Note: User-defined experts can be created by adding an <expert-name>.md file to /data/personas/
The Lead
The lead agent runs a 4-phase consolidation pipeline:
- Extraction — pulls all claims from expert reports into a unified list
- Critique — identifies contradictions, unsupported claims, and gaps
- Decision — explicitly accepts or rejects each finding
- Synthesis — assembles accepted findings into a coherent blueprint
The Formatter
A dedicated gpt-4o-mini instance converts expert prose to structured JSON using OpenAI's response_format feature. This keeps experts focused on analysis, not syntax.
Why This Works
1. Specialized Experts Outperform Generalists
A council of focused expert agents, each primed with a specific role, surfaces more issues at lower cost than a single frontier model:
Chan et al. (2023) — "ChatEval: Towards Better LLM-based Evaluators through Multi-Agent Debate" — showed that multiple role-conditioned agents debating produces more accurate evaluations than a single powerful model. arXiv:2308.07201
Du et al. (2023) — "Improving Factuality and Reasoning in Language Models through Multiagent Debate" — demonstrated that multi-agent debate significantly improves accuracy over single-model inference, with agents catching each other's errors. arXiv:2305.14325
Liang et al. (2023) — "Ensemble Learning for Large Language Models" — found that combining multiple specialized models outperforms a single large model on complex tasks while using fewer total tokens. arXiv:2305.07881
2. Separation of Analysis and Formatting
When a model is asked to return structured data directly, its reasoning quality degrades. Konsilio solves this by having experts write prose first, then using a dedicated formatter:
Dhuliawala et al. (2023) — "Chain-of-Verification Reduces Hallucination in Large Language Models" — demonstrates that separating generation from verification significantly reduces errors. This is the core principle behind Konsilio's two-stage design. arXiv:2309.11495
Willison et al. (2023) — "Jsonformer: A Bulletproof Way to Generate Structured JSON from Language Models" — documents how JSON schema constraints during generation interfere with reasoning quality, recommending a two-stage approach: generate content freely, then format. arXiv:2305.15087
Su et al. (2024) — "The Impact of Reasoning Step Length on Large Language Models" — shows that adding structural constraints (like JSON output requirements) during reasoning reduces the model's ability to explore solution spaces, increasing error rates. arXiv:2401.04991
This is why Konsilio uses gpt-4o-mini as a dedicated formatter — it converts prose to JSON without the expert models having to juggle both reasoning and formatting simultaneously.

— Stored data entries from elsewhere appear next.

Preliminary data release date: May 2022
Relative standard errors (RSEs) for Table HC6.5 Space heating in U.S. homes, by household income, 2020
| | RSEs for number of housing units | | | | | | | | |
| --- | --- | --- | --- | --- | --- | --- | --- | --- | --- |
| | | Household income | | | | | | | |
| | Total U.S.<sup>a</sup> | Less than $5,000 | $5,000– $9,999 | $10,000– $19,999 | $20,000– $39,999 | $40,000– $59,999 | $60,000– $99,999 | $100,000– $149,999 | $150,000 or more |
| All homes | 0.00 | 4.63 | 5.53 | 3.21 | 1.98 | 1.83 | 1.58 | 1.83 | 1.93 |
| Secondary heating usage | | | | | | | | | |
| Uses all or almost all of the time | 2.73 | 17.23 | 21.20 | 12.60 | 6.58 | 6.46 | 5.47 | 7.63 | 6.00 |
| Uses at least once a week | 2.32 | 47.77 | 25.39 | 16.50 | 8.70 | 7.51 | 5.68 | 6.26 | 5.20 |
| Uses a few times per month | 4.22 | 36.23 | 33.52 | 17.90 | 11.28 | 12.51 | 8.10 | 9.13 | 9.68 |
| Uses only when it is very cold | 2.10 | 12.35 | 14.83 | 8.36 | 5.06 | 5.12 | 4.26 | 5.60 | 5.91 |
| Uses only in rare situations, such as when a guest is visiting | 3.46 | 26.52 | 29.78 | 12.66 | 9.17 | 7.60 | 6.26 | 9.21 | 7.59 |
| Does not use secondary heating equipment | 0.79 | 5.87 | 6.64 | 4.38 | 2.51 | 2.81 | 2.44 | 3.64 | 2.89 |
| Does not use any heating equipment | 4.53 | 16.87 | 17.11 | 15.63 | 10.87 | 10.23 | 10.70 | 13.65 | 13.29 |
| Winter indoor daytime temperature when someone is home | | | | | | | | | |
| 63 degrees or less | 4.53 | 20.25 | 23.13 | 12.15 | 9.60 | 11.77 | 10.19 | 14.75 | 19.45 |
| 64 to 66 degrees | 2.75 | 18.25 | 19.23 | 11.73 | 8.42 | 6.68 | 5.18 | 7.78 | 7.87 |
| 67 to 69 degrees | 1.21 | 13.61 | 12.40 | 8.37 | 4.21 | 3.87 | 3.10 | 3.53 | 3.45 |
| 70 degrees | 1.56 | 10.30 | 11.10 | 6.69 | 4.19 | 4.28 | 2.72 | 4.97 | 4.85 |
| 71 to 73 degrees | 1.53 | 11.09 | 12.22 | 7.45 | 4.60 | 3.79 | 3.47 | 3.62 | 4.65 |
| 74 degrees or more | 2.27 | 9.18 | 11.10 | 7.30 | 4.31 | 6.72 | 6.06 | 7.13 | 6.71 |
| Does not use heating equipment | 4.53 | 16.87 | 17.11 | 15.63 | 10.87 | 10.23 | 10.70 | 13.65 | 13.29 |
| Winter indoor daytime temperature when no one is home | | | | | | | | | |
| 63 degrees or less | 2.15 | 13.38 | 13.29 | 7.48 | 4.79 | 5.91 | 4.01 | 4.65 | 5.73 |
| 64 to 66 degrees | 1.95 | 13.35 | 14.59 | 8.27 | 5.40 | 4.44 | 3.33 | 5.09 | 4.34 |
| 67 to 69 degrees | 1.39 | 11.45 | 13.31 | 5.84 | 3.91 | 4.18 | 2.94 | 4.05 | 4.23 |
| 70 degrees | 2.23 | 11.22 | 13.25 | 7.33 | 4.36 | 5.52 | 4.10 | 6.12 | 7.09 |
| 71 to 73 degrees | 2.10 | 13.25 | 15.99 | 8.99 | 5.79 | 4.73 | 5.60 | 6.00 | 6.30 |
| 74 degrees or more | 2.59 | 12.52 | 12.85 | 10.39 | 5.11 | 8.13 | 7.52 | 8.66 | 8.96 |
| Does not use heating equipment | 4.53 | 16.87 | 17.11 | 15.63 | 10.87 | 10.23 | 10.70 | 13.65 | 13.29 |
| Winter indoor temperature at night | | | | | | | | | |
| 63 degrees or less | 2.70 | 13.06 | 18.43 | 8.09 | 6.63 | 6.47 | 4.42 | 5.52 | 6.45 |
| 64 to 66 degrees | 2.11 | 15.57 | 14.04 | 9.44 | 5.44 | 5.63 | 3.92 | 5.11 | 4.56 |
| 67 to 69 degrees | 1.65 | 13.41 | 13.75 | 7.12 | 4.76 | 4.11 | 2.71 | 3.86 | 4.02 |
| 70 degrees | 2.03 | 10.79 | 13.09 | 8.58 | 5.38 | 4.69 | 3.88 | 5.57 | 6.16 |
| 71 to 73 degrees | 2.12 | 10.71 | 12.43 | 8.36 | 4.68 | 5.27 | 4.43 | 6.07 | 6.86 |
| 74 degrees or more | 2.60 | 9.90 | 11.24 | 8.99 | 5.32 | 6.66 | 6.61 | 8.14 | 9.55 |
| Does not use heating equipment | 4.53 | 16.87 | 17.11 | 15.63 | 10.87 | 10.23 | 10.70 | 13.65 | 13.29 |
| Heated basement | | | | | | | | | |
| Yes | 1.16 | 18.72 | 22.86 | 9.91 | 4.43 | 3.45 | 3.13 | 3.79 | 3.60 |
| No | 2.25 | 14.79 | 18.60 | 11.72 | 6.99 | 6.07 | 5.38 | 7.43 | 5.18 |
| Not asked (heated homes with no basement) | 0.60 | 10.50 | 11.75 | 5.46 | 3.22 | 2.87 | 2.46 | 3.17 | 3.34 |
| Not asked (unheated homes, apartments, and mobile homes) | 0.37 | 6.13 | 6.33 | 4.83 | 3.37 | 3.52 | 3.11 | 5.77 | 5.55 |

3. Clean-Slate Implementation
By separating planning from execution, the coding model starts with zero context overhead. It receives a complete blueprint and executes — no need to re-derive the plan or carry forward the reasoning history. This reduces token costs and avoids context-window pollution.
License
This software is released under the Unlicense: do whatever you want with it.